Watchmakers incorporate features that render these pieces ultra water-resistant and diver-friendly, including double- or triple-locked winding crowns, additional gaskets, helium escape valves, silicone O rings, extra-large crowns, graduated one-way rotating bezels that measure elapsed time underwater, illuminated hands, antiglare crystals, and double-locked bracelet clasps.

“When looking for a diver’s watch, look at the strap. It’s good to have a rubber or Velcro strap that fits over the suit, or a quick-change bracelet,” says Heaton. “Divers also want a bezel that turns easily enough to set. Luminescence is also important, because you need to tell time under water, and finally, since big, clunky watches can get hung up on gear, a lower-profile watch is better.”

Some timepieces indicate bottom time, measure elapsed time, feature an alarm that can be sensed underwater, or offer interchangeable bracelets or extensions enabling them to be worn over a wet suit. Color of luminescence also plays a key role: Red and orange turn to gray at a depth of about 30 feet; yellow can be seen a little longer, while blue stays visible up to 300 feet.

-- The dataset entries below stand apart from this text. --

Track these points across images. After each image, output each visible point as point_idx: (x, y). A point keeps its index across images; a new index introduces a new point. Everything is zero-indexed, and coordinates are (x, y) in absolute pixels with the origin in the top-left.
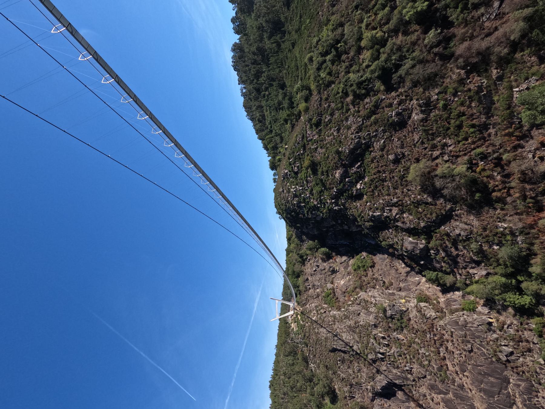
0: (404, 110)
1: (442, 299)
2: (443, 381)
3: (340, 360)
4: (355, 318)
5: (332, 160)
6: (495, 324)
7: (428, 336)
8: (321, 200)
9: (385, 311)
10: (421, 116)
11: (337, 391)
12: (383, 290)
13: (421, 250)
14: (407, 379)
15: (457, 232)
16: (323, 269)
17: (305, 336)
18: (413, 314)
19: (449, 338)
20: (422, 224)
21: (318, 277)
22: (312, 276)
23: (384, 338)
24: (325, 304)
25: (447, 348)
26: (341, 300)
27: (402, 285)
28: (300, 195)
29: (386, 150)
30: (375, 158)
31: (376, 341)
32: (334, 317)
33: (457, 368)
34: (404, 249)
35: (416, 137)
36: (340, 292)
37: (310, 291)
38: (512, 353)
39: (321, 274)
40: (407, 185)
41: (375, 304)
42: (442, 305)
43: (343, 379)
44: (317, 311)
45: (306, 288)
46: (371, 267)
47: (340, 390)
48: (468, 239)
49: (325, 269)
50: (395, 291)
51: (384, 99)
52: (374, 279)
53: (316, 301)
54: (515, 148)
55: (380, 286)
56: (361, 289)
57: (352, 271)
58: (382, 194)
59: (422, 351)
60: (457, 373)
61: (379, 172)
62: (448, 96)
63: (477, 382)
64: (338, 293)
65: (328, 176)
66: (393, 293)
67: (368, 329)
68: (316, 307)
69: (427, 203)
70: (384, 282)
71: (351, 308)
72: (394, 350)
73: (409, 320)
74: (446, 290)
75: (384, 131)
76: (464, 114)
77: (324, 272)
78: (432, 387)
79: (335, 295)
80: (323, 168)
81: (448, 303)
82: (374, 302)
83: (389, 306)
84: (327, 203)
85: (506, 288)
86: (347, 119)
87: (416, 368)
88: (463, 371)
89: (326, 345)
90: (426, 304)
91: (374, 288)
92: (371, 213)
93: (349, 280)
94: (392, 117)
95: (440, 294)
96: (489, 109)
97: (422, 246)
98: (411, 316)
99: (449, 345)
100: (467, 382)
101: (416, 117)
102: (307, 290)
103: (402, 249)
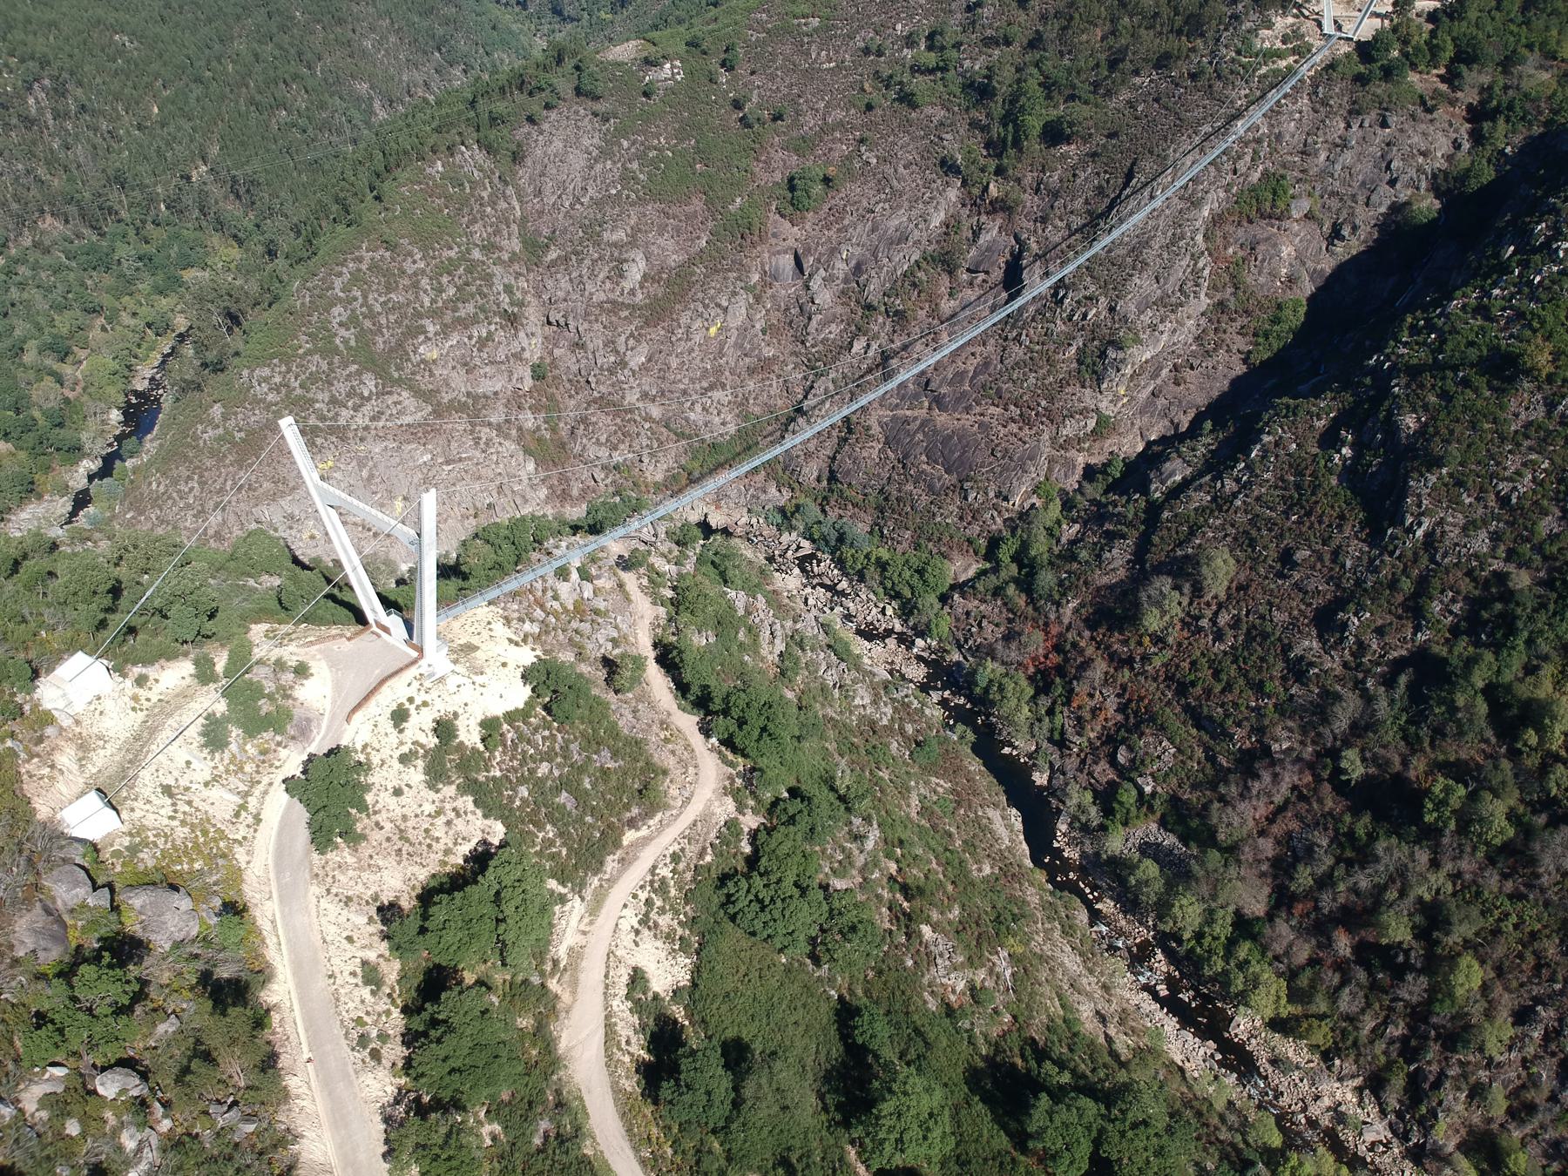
0: (1342, 639)
1: (1081, 460)
2: (983, 386)
3: (1108, 182)
4: (1155, 265)
5: (1452, 432)
6: (1005, 504)
7: (1043, 403)
8: (1430, 327)
9: (1119, 347)
10: (1297, 652)
11: (1065, 148)
12: (1179, 356)
13: (1151, 481)
14: (1013, 327)
15: (1115, 551)
16: (1374, 198)
17: (1219, 77)
18: (1088, 397)
19: (1022, 434)
20: (1166, 514)
21: (1365, 169)
22: (1388, 144)
23: (1085, 316)
24: (1265, 174)
25: (1014, 421)
26: (1240, 232)
27: (1161, 402)
28: (1525, 265)
29: (1327, 557)
30: (1340, 527)
31: (1086, 298)
32: (1196, 204)
33: (987, 419)
34: (1174, 455)
35: (1279, 617)
36: (1261, 234)
37: (1342, 125)
38: (966, 498)
39: (1363, 184)
40: (1235, 539)
41: (1153, 327)
42: (1072, 453)
43: (1074, 175)
44: (1258, 141)
45: (1358, 113)
46: (1250, 352)
47: (1064, 157)
48: (1099, 556)
49: (1367, 205)
50: (1159, 381)
51: (1415, 634)
52: (1217, 346)
53: (1299, 138)
54: (1124, 688)
55: (1193, 355)
56: (1221, 306)
57: (1289, 295)
58: (1276, 487)
59: (1032, 380)
60: (982, 415)
61: (1308, 514)
62: (1270, 703)
63: (962, 435)
64: (1262, 229)
65: (1445, 396)
66: (1158, 376)
67: (1115, 289)
68: (1279, 137)
69: (1180, 544)
70: (1192, 368)
71: (1184, 263)
72: (1060, 327)
73: (1083, 387)
74: (1090, 473)
75: (1359, 583)
76: (1223, 691)
77: (1361, 199)
78: (986, 364)
79: (1262, 217)
80: (1476, 390)
81: (1070, 465)
82: (1161, 327)
83: (1123, 361)
84: (1405, 344)
85: (1025, 546)
86: (1496, 538)
87: (1017, 352)
88: (981, 425)
89: (1151, 152)
90: (1090, 428)
91: (1197, 338)
92: (1266, 439)
93: (1274, 275)
94: (1356, 614)
95: (1093, 461)
96: (1193, 717)
97: (1153, 487)
98: (1088, 391)
99: (1013, 427)
100: (968, 420)
101: (1309, 644)
102: (1355, 111)
103: (1178, 451)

Finally, to withstand extreme conditions, most dive watches are built of materials such as steel, titanium, or gold, with some brands also using high-tech composites such as engineered ceramic for cases.

Of late, free diving (diving without equipment on a single breath of air) has gained popularity. Herbert Nitsch achieved record-setting status when he dove to a depth of 700 feet off the Greek island of Spetses in 2007. Nitsch wears a Breitling during his long, single-breath dives, and in a few months he will attempt to set the Breitling Extreme 800 record, free diving to 800 feet.

In 1997, the crew of the Mata-Rangi expedition, en route from Chile to Polynesia, encountered a violent storm and lost radio contact. The crew members survived because they were able to broadcast a distress signal built into their Breitling Emergency watches.

The first truly water-resistant watch surfaced in 1927, when Mercedes Gleitze swam the English Channel wearing a Rolex. Thirty-plus years later, another Rolex was strapped to the hull of the bathyscaphe Trieste submersible, which descended 35,800 feet into the deepest accessible point on earth: the Pacific Ocean’s Mariana Trench.

Over the years, top brands have created watches for elite water-bound corps. Panerai supplied the Royal Italian Navy; Tutima worked with NATO to create a special dive watch; and both Jaeger-LeCoultre and Luminox worked with the Navy SEALs program. The latter’s SEAL watch was introduced in ’94; more recently the label released its Scott Cassell watch, named for the counterterrorism operative and undersea explorer. For its part, Jaeger-LeCoultre’s Master Compressor Geographic Navy SEAL watch went along on important underwater expeditions just last year.

Brands such as IWC Schaffhausen, Oris, Hublot, and Alpina have supported underwater exploration and preservation. IWC Schaff-hausen—which introduced its first Aquatimer watch in 1967—is a sponsor of the Charles Darwin Foundation, while Omega joined forces with environmental activist and photographer Yann Arthus-Bertrand for the making of Planet Ocean, a documentary debuting this June. Says Stephen Urquhart, president of Omega, “It is essential that we, as responsible watch brands, not only equip the divers of the world with the right instruments for their exploration, but also ensure there continues to be clean oceans to dive in.”